■ **What to work on**
Copy out every one of the entries below line by line, reproducing each line without any alteration.

◇ ◇ ◇

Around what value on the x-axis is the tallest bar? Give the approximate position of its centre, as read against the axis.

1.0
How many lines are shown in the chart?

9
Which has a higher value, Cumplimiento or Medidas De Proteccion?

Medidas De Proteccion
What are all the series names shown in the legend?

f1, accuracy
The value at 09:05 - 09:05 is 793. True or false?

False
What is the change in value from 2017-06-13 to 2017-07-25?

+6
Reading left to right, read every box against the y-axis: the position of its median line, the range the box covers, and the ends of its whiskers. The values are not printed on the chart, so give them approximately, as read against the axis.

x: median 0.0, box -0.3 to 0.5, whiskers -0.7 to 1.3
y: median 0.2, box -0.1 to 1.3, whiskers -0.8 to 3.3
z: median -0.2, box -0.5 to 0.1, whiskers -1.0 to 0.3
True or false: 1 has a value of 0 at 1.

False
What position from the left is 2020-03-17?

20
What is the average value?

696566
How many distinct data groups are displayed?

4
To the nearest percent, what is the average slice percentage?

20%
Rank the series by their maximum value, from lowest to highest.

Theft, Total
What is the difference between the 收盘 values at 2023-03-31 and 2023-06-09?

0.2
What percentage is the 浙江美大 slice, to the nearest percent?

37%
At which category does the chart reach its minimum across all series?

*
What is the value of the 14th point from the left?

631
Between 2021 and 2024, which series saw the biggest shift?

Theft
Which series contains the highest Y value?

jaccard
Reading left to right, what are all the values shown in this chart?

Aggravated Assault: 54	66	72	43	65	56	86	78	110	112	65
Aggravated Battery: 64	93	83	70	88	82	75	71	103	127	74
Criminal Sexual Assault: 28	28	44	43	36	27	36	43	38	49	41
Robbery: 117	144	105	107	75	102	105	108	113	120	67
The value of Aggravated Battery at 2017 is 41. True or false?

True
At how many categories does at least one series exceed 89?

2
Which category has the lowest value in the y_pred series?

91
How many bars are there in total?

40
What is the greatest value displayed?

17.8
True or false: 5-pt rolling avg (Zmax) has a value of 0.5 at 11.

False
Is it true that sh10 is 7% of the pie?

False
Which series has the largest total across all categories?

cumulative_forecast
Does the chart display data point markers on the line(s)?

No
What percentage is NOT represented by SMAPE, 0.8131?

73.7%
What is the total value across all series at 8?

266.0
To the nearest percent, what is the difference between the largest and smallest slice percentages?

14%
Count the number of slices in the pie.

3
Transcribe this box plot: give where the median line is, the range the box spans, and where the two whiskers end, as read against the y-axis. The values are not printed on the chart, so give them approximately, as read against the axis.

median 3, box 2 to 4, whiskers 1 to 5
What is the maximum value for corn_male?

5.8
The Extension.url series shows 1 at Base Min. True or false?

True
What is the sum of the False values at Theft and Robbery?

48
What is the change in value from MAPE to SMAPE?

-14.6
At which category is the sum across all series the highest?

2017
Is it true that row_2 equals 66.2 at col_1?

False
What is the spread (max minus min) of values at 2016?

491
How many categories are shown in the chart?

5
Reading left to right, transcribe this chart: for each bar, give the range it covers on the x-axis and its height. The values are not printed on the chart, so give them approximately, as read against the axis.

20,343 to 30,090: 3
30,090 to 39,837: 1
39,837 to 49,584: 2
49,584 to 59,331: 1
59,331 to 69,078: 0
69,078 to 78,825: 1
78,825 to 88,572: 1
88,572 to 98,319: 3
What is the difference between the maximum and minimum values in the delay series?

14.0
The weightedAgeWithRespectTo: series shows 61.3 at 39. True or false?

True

◇ ◇ ◇

■ **Exercise answer**
Around what value on the x-axis is the tallest bar? Give the approximate position of its centre, as read against the axis.

1.0
How many lines are shown in the chart?

9
Which has a higher value, Cumplimiento or Medidas De Proteccion?

Medidas De Proteccion
What are all the series names shown in the legend?

f1, accuracy
The value at 09:05 - 09:05 is 793. True or false?

False
What is the change in value from 2017-06-13 to 2017-07-25?

+6
Reading left to right, read every box against the y-axis: the position of its median line, the range the box covers, and the ends of its whiskers. The values are not printed on the chart, so give them approximately, as read against the axis.

x: median 0.0, box -0.3 to 0.5, whiskers -0.7 to 1.3
y: median 0.2, box -0.1 to 1.3, whiskers -0.8 to 3.3
z: median -0.2, box -0.5 to 0.1, whiskers -1.0 to 0.3
True or false: 1 has a value of 0 at 1.

False
What position from the left is 2020-03-17?

20
What is the average value?

696566
How many distinct data groups are displayed?

4
To the nearest percent, what is the average slice percentage?

20%
Rank the series by their maximum value, from lowest to highest.

Theft, Total
What is the difference between the 收盘 values at 2023-03-31 and 2023-06-09?

0.2
What percentage is the 浙江美大 slice, to the nearest percent?

37%
At which category does the chart reach its minimum across all series?

*
What is the value of the 14th point from the left?

631
Between 2021 and 2024, which series saw the biggest shift?

Theft
Which series contains the highest Y value?

jaccard
Reading left to right, what are all the values shown in this chart?

Aggravated Assault: 54	66	72	43	65	56	86	78	110	112	65
Aggravated Battery: 64	93	83	70	88	82	75	71	103	127	74
Criminal Sexual Assault: 28	28	44	43	36	27	36	43	38	49	41
Robbery: 117	144	105	107	75	102	105	108	113	120	67
The value of Aggravated Battery at 2017 is 41. True or false?

True
At how many categories does at least one series exceed 89?

2
Which category has the lowest value in the y_pred series?

91
How many bars are there in total?

40
What is the greatest value displayed?

17.8
True or false: 5-pt rolling avg (Zmax) has a value of 0.5 at 11.

False
Is it true that sh10 is 7% of the pie?

False
Which series has the largest total across all categories?

cumulative_forecast
Does the chart display data point markers on the line(s)?

No
What percentage is NOT represented by SMAPE, 0.8131?

73.7%
What is the total value across all series at 8?

266.0
To the nearest percent, what is the difference between the largest and smallest slice percentages?

14%
Count the number of slices in the pie.

3
Transcribe this box plot: give where the median line is, the range the box spans, and where the two whiskers end, as read against the y-axis. The values are not printed on the chart, so give them approximately, as read against the axis.

median 3, box 2 to 4, whiskers 1 to 5
What is the maximum value for corn_male?

5.8
The Extension.url series shows 1 at Base Min. True or false?

True
What is the sum of the False values at Theft and Robbery?

48
What is the change in value from MAPE to SMAPE?

-14.6
At which category is the sum across all series the highest?

2017
Is it true that row_2 equals 66.2 at col_1?

False
What is the spread (max minus min) of values at 2016?

491
How many categories are shown in the chart?

5
Reading left to right, transcribe this chart: for each bar, give the range it covers on the x-axis and its height. The values are not printed on the chart, so give them approximately, as read against the axis.

20,343 to 30,090: 3
30,090 to 39,837: 1
39,837 to 49,584: 2
49,584 to 59,331: 1
59,331 to 69,078: 0
69,078 to 78,825: 1
78,825 to 88,572: 1
88,572 to 98,319: 3
What is the difference between the maximum and minimum values in the delay series?

14.0
The weightedAgeWithRespectTo: series shows 61.3 at 39. True or false?

True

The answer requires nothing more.